The effort comes as questions linger about his overall readiness for the job. His aides acknowledge that national front-runner Donald Trump and Sen. Ted Cruz of Texas, who some polls show as the new leader in Iowa, have commandeered the spotlight in a Republican race whose focus has shifted to national security after mass attacks in the U.S. and abroad.

The candidate remains unwavering.

"It doesn't matter; all I have to do is tell the truth," Carson said Friday -- day two of a weeklong swing through Iowa, New Hampshire and South Carolina, the first three states voting for a would-be nominee.

Campaign manager Barry Bennett said Carson maintains a broad appeal and has teams mobilizing on his behalf in Iowa and South Carolina, states where evangelical and anti-establishment conservatives are in excess. That, Bennett said, guarantees Carson will perform well enough in February balloting to be strong heading into March, when more than half the delegates required to win the nomination will be at stake.

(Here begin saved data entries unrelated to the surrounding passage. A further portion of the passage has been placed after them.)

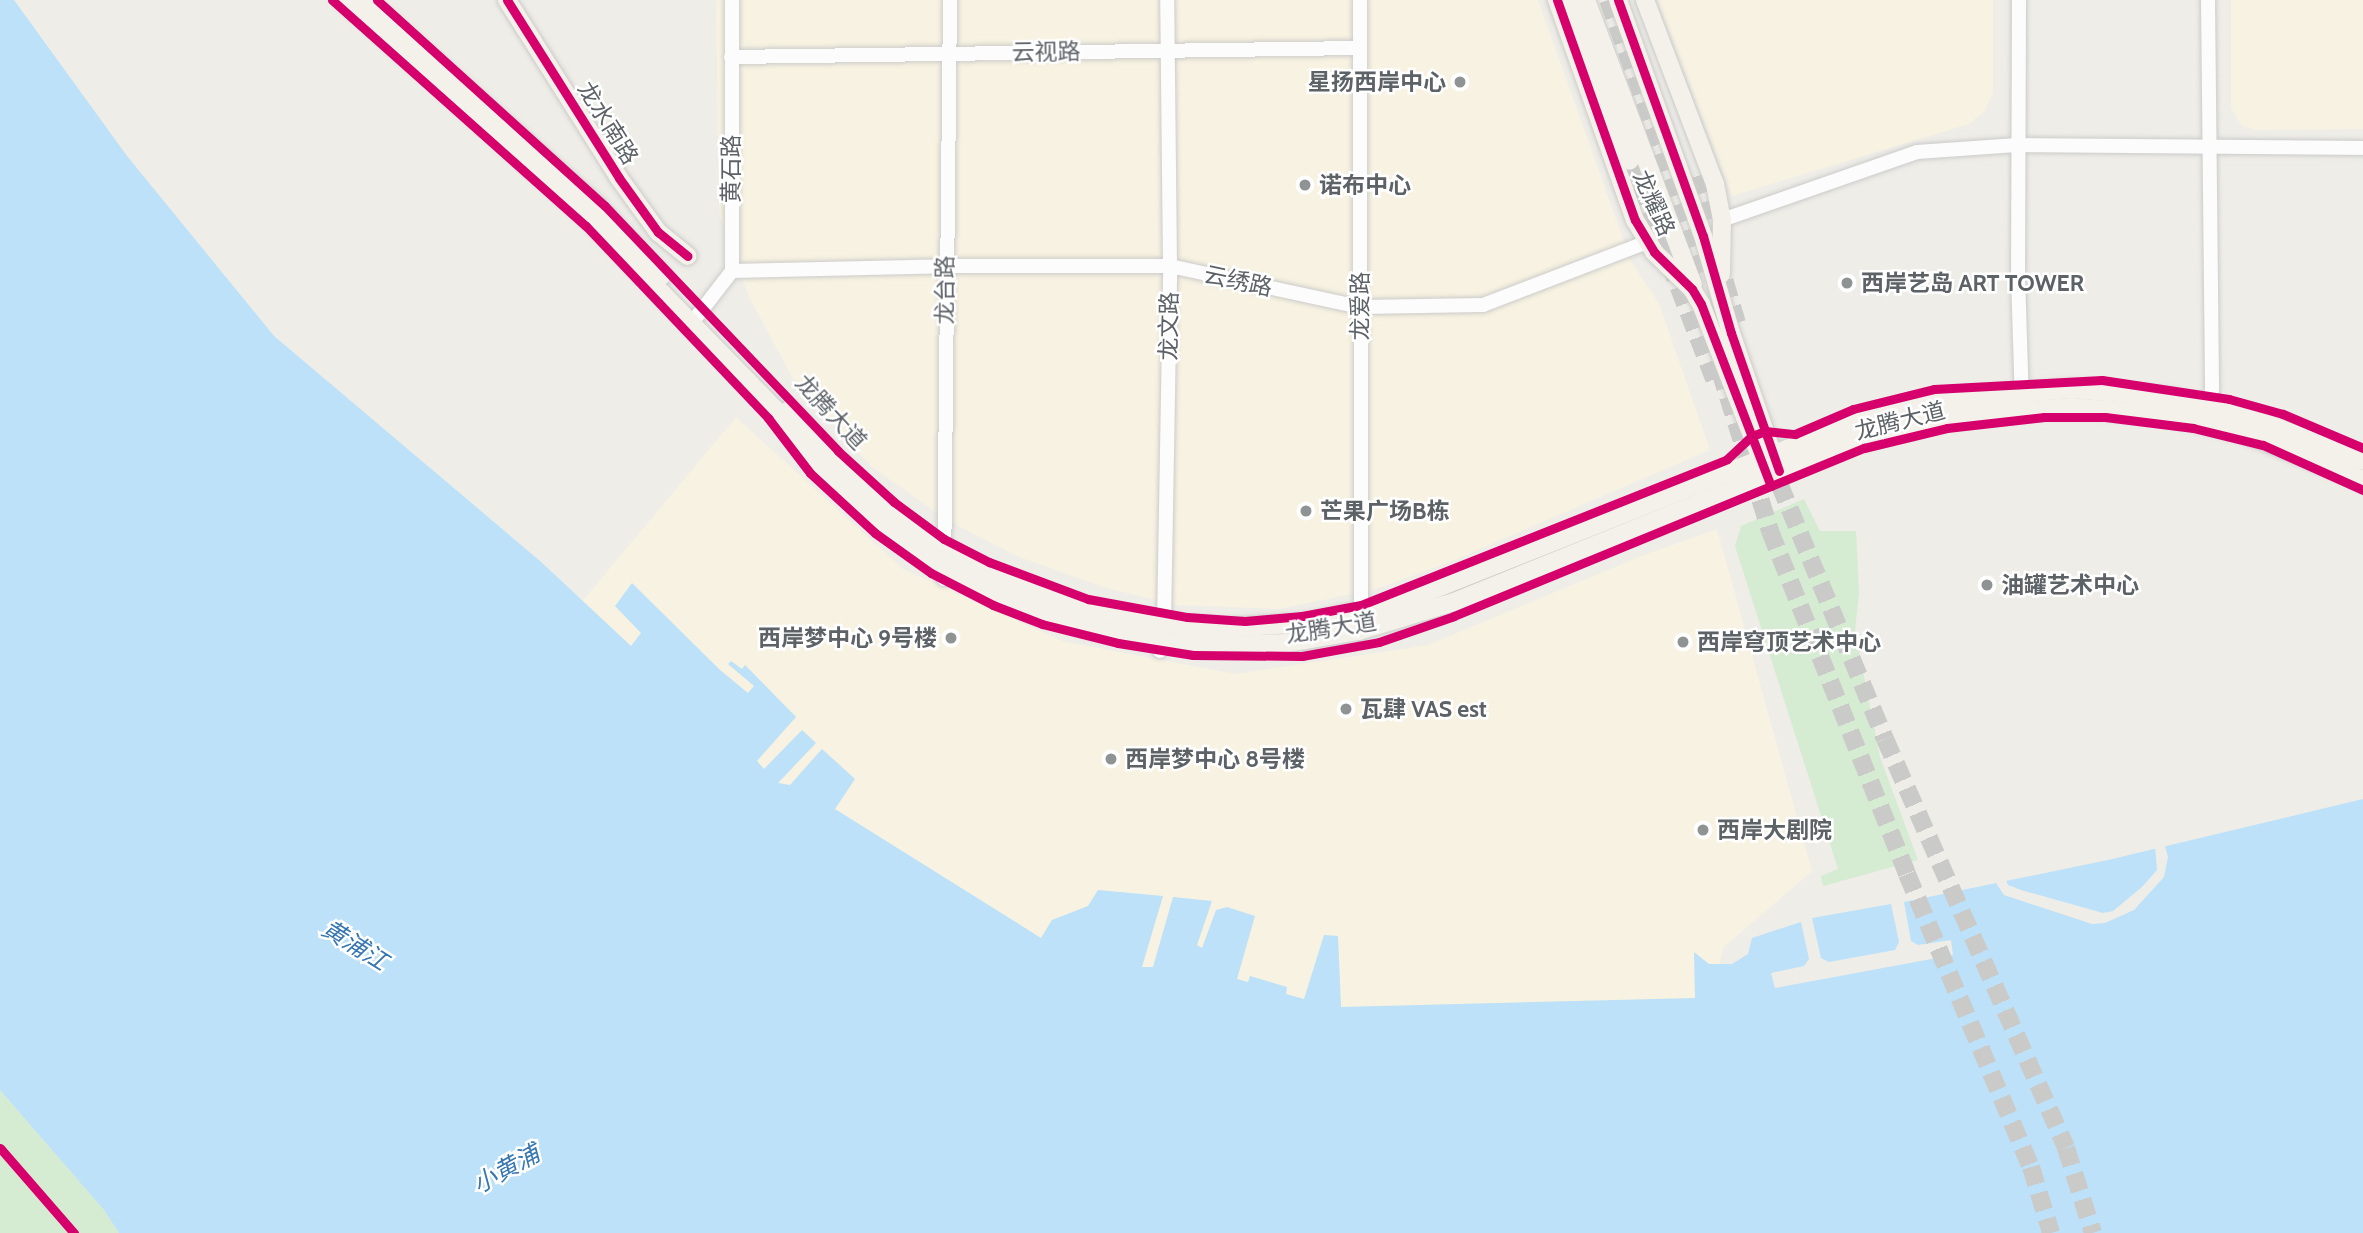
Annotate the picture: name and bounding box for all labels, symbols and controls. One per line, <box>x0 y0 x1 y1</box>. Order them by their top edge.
street label: 云视路 <box>1011 38 1081 66</box>
place label: 星扬西岸中心 <box>1308 68 1446 96</box>
marker: 星扬西岸中心 <box>1452 74 1468 90</box>
street label: 龙水南路 <box>572 77 644 169</box>
street label: 黄石路 <box>717 135 745 203</box>
street label: 龙耀路 <box>1627 166 1681 240</box>
place label: 诺布中心 <box>1319 171 1411 199</box>
marker: 诺布中心 <box>1297 177 1313 193</box>
street label: 龙台路 <box>931 256 959 324</box>
street label: 云绣路 <box>1201 260 1275 302</box>
place label: 西岸艺岛 ART TOWER <box>1861 269 2084 297</box>
street label: 龙爱路 <box>1346 272 1374 340</box>
marker: 西岸艺岛 ART TOWER <box>1839 275 1855 291</box>
street label: 龙文路 <box>1155 291 1183 361</box>
street label: 龙腾大道 <box>790 369 872 455</box>
street label: 龙腾大道 <box>1852 396 1948 446</box>
place label: 芒果广场B栋 <box>1320 497 1449 525</box>
marker: 芒果广场B栋 <box>1298 503 1314 519</box>
place label: 油罐艺术中心 <box>2001 571 2139 599</box>
marker: 油罐艺术中心 <box>1979 577 1995 593</box>
street label: 龙腾大道 <box>1283 607 1379 649</box>
place label: 西岸梦中心 9号楼 <box>758 624 937 652</box>
place label: 西岸穹顶艺术中心 <box>1697 628 1881 656</box>
marker: 西岸梦中心 9号楼 <box>943 630 959 646</box>
marker: 西岸穹顶艺术中心 <box>1675 634 1691 650</box>
place label: 瓦肆 VAS est <box>1360 695 1487 723</box>
marker: 瓦肆 VAS est <box>1338 701 1354 717</box>
place label: 西岸梦中心 8号楼 <box>1125 745 1305 773</box>
marker: 西岸梦中心 8号楼 <box>1103 751 1119 767</box>
place label: 西岸大剧院 <box>1717 816 1832 844</box>
marker: 西岸大剧院 <box>1695 822 1711 838</box>
water label: 黄浦江 <box>317 914 393 976</box>
water label: 小黄浦 <box>468 1139 544 1199</box>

Bennett said Carson's Iowa staff still has 35,000 firm commitments from Republicans who say they will attend caucuses on his behalf. If Carson actually attracts that much support on Feb. 1, he'd almost certainly finish at or near the top: Mike Huckabee drew 40,000 caucus attendees to win the state in 2008; Rick Santorum needed just less than 30,000 to nip Mitt Romney four years later.

"We've been working on our data for six months or so," Bennett said. "We know who they are. I feel good about Iowa. I feel good about South Carolina."

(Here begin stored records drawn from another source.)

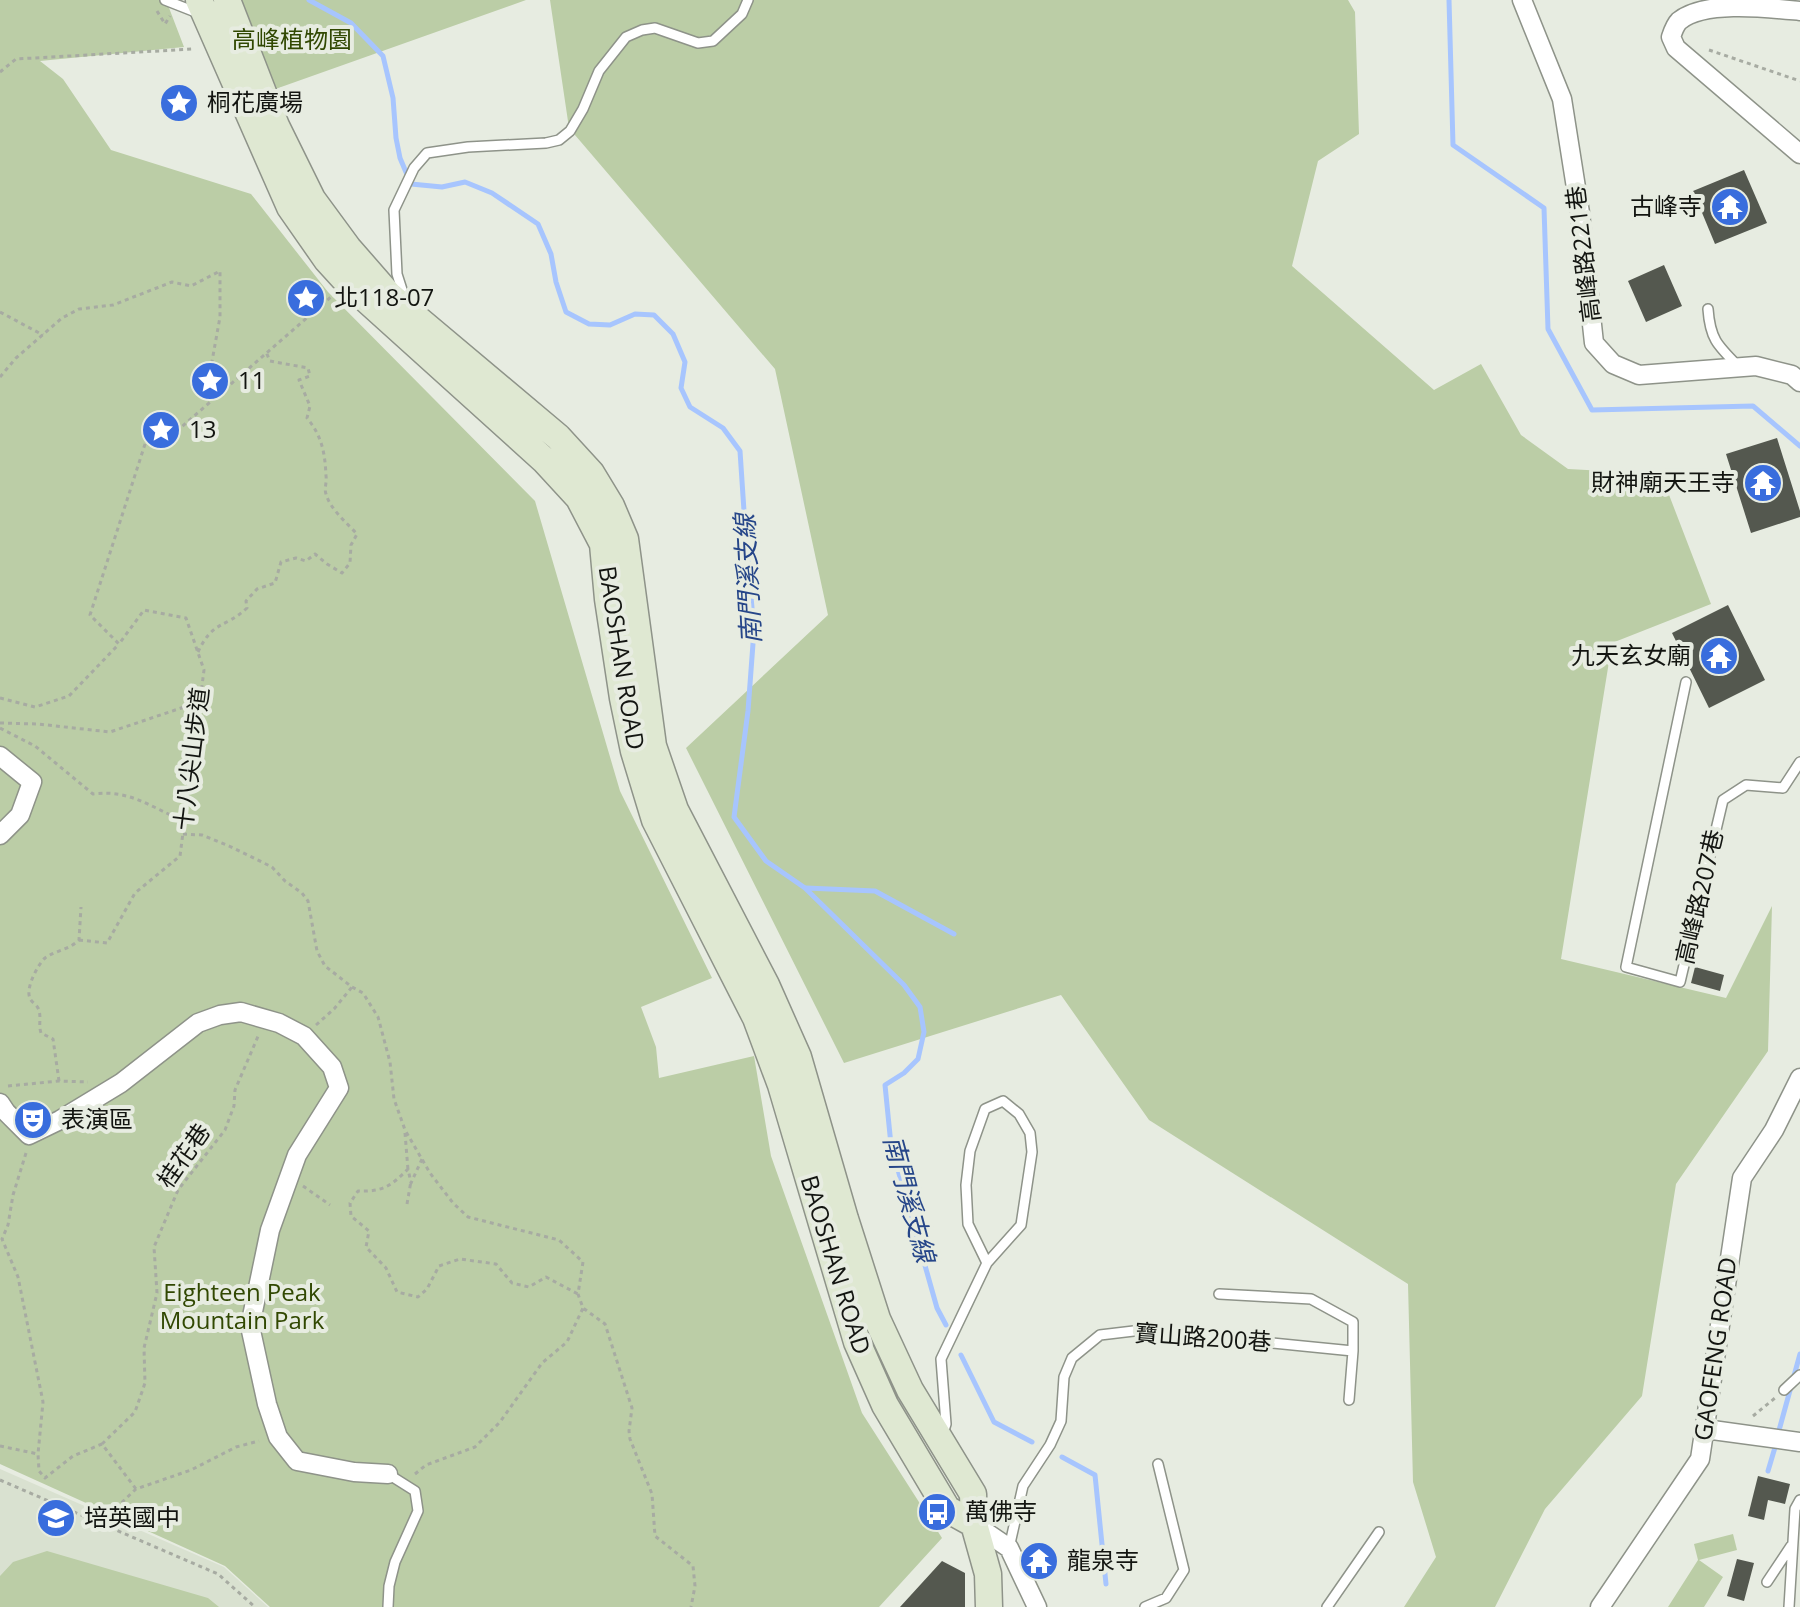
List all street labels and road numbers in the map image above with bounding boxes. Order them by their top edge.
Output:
street label: 高峰路221巷 [1558,184,1607,324]
street label: BAOSHAN ROAD [592,563,653,752]
street label: 十八尖山步道 [165,685,216,832]
street label: 高峰路207巷 [1667,826,1730,967]
street label: 桂花巷 [149,1116,217,1194]
street label: BAOSHAN ROAD [793,1171,879,1358]
street label: GAOFENG ROAD [1685,1255,1744,1443]
street label: 寶山路200巷 [1134,1315,1273,1358]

Reflecting where the campaign believes Carson's advantage rests, Bennett said the effort in both states will focus heavily on churches and their members who consider themselves evangelical voters. Yet some of the same candidates outflanking Carson on foreign policy also have strength among evangelicals, whose support the doctor is banking on. Cruz has endorsements from Iowa power broker Bob Vander Plaats, who backed caucus winner Santorum in 2012, and the influential Focus on the Family founder James Dobson, among others.

When asked about Carson claims of 35,000 committed Iowa supporters, Cruz spokesman Catherine Frazier said, "I have no response to that" and walked away.

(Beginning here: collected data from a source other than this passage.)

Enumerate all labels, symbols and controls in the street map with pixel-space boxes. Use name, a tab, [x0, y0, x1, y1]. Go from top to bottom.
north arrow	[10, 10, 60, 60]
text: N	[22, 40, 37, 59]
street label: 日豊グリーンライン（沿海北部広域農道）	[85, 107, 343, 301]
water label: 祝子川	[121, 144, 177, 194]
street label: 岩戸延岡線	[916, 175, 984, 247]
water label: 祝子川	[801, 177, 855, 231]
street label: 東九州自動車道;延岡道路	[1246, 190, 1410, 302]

Carson isn't completely ceding the foreign-policy front. He often reassures backers he will surround himself with able advisers, while quipping that his opponents -- senators, governors and nonelected officials -- also lack practical experience on the world stage.

After drawing criticism for suggesting China was militarily engaged in Syria's civil war, Carson began peppering many of his campaign speeches with details on world affairs. At several recent campaign stops, he spent several minutes on the tactical details of how coalition forces could retake the city of Raqqa, Syria, the Islamic State's declared capital.

Yet Carson and his aides contend the new foreign-policy dynamics of the GOP race are temporary.

"That's what we're seeing now with all the candidates raising their voices and talking tough," Bennett continued. "But that fades pretty fast, and then it becomes about who has the best ideas."

In Iowa last week, Carson reverted to the heart of his strategy which pegs him as a political outsider, pitching his poverty-to-fame autobiography, Christian faith and indictment of conventional politics, and he largely steered clear of national security and foreign policy. He bemoaned the national debt, offered ideas for replacing the Patient Protection and Affordable Care Act and touched only briefly on the debate over immigration and Muslims that has gripped the Republican Party.

"Hopefully the American people will come to recognize that strength is not defined by the volume with which one says something," Carson said in an online video last week.

His Iowa supporters agree. Erik Mosbo, 58, of Rembrandt, Iowa, said he hopes Trump "will say something and ... explode" so Carson "can calmly fill the void."